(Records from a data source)

• • • • •

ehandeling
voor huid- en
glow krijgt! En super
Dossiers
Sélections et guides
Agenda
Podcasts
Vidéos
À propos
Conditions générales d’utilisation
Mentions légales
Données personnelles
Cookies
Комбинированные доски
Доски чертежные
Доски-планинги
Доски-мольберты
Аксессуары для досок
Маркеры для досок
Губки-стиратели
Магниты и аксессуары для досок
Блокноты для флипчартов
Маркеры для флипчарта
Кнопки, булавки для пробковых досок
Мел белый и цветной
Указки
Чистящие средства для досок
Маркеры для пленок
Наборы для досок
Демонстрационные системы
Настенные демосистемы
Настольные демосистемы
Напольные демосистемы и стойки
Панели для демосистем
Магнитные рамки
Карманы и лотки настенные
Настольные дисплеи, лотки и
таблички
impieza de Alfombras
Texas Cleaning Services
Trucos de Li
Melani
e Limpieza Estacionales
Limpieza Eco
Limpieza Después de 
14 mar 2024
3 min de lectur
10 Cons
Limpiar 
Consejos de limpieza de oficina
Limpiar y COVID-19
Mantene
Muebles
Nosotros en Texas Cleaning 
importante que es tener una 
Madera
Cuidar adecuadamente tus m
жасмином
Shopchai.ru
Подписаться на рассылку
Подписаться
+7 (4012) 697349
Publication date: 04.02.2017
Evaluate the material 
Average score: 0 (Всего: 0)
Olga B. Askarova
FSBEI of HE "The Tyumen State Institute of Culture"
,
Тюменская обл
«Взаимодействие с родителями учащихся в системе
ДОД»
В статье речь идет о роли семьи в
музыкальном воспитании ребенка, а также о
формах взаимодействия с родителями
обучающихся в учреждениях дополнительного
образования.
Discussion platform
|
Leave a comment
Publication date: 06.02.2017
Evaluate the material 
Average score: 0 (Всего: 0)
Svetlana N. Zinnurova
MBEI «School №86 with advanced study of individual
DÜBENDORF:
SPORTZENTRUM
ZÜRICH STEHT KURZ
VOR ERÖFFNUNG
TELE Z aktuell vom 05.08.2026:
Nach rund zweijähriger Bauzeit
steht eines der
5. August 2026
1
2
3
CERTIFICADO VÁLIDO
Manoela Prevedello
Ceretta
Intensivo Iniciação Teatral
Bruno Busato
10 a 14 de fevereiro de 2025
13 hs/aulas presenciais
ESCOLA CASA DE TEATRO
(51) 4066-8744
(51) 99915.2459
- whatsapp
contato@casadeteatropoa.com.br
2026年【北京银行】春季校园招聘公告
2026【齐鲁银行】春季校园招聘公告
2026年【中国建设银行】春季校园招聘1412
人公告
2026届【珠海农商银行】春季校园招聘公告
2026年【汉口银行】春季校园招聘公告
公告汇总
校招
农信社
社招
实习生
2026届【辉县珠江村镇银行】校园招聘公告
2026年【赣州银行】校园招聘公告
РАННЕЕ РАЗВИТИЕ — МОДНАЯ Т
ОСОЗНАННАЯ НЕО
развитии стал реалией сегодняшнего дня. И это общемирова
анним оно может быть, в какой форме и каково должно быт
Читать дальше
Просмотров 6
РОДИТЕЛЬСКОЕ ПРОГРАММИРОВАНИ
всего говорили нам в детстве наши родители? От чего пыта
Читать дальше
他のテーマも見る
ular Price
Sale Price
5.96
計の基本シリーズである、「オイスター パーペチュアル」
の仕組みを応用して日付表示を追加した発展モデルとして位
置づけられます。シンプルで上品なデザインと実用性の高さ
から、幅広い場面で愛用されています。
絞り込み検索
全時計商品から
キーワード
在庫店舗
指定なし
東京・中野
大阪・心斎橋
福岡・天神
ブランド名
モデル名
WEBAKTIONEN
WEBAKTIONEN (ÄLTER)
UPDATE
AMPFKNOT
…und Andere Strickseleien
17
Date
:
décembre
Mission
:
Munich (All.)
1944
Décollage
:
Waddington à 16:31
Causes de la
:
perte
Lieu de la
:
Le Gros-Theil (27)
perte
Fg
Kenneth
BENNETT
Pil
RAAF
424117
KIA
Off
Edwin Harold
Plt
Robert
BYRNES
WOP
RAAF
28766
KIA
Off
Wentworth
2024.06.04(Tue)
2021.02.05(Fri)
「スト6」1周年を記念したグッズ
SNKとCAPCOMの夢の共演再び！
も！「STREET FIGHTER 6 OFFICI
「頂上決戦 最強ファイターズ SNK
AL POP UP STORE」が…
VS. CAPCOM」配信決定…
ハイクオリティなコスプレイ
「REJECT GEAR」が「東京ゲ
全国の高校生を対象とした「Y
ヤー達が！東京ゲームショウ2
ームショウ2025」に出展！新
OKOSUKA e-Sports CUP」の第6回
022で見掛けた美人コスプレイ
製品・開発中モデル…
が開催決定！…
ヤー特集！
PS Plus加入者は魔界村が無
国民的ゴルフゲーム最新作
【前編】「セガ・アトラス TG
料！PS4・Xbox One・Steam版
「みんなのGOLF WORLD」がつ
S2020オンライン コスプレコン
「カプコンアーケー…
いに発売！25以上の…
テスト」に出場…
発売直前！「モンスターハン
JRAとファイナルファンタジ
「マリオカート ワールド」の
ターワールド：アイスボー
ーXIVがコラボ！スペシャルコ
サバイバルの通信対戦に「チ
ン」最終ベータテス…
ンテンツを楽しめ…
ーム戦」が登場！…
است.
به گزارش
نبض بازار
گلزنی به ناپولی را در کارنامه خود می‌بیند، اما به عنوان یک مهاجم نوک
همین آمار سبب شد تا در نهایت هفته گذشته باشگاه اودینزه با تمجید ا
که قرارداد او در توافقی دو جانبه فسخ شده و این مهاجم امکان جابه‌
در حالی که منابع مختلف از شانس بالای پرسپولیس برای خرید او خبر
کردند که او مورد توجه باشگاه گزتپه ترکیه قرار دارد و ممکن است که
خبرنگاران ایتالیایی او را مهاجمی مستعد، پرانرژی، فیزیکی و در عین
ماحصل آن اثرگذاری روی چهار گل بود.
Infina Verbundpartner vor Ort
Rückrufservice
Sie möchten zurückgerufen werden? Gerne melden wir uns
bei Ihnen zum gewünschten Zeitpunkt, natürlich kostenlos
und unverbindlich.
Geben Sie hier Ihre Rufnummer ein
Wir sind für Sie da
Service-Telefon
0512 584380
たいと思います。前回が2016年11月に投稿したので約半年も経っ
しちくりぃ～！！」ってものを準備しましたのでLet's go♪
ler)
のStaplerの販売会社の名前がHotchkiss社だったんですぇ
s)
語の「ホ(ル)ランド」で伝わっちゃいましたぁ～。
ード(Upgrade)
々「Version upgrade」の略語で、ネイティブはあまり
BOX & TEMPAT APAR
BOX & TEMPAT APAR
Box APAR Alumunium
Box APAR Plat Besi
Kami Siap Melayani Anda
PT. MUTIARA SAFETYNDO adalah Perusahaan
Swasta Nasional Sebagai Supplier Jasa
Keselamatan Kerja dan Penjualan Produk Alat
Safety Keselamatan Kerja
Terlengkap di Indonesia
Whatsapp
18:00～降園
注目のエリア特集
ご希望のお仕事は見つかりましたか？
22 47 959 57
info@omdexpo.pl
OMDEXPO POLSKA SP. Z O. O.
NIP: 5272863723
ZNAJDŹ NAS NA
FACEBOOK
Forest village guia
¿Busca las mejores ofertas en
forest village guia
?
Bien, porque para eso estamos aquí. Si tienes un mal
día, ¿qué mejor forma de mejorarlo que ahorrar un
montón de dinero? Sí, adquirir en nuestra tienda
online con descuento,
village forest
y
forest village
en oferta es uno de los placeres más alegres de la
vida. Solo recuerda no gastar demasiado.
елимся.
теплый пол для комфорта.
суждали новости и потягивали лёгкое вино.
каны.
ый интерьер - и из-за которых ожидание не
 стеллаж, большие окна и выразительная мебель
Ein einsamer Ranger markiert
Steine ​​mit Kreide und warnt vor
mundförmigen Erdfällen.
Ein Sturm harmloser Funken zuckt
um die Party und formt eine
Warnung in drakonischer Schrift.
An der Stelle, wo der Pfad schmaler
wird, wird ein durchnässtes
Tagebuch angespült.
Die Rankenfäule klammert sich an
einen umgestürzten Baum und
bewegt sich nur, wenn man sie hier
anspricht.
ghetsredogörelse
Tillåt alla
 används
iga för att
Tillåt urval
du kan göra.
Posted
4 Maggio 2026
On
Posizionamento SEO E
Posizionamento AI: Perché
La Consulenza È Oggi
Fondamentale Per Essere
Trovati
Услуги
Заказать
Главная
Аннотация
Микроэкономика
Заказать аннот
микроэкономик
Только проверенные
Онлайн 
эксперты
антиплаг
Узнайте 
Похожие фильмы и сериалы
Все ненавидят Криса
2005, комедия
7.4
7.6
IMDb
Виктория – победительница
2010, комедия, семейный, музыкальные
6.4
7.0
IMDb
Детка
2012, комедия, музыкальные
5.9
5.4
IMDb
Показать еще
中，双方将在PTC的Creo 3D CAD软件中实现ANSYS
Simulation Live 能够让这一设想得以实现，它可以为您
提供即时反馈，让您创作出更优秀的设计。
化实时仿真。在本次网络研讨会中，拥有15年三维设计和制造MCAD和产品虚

• • • • •

- Assignment: Above are the lines; repeat exactly the ones from the line containing "ーXIVがコラボ！スペシャルコ" down to the line containing "bei Ihnen zum", both inclusive.

- Response to the task:
ーXIVがコラボ！スペシャルコ
サバイバルの通信対戦に「チ
ン」最終ベータテス…
ンテンツを楽しめ…
ーム戦」が登場！…
است.
به گزارش
نبض بازار
گلزنی به ناپولی را در کارنامه خود می‌بیند، اما به عنوان یک مهاجم نوک
همین آمار سبب شد تا در نهایت هفته گذشته باشگاه اودینزه با تمجید ا
که قرارداد او در توافقی دو جانبه فسخ شده و این مهاجم امکان جابه‌
در حالی که منابع مختلف از شانس بالای پرسپولیس برای خرید او خبر
کردند که او مورد توجه باشگاه گزتپه ترکیه قرار دارد و ممکن است که
خبرنگاران ایتالیایی او را مهاجمی مستعد، پرانرژی، فیزیکی و در عین
ماحصل آن اثرگذاری روی چهار گل بود.
Infina Verbundpartner vor Ort
Rückrufservice
Sie möchten zurückgerufen werden? Gerne melden wir uns
bei Ihnen zum gewünschten Zeitpunkt, natürlich kostenlos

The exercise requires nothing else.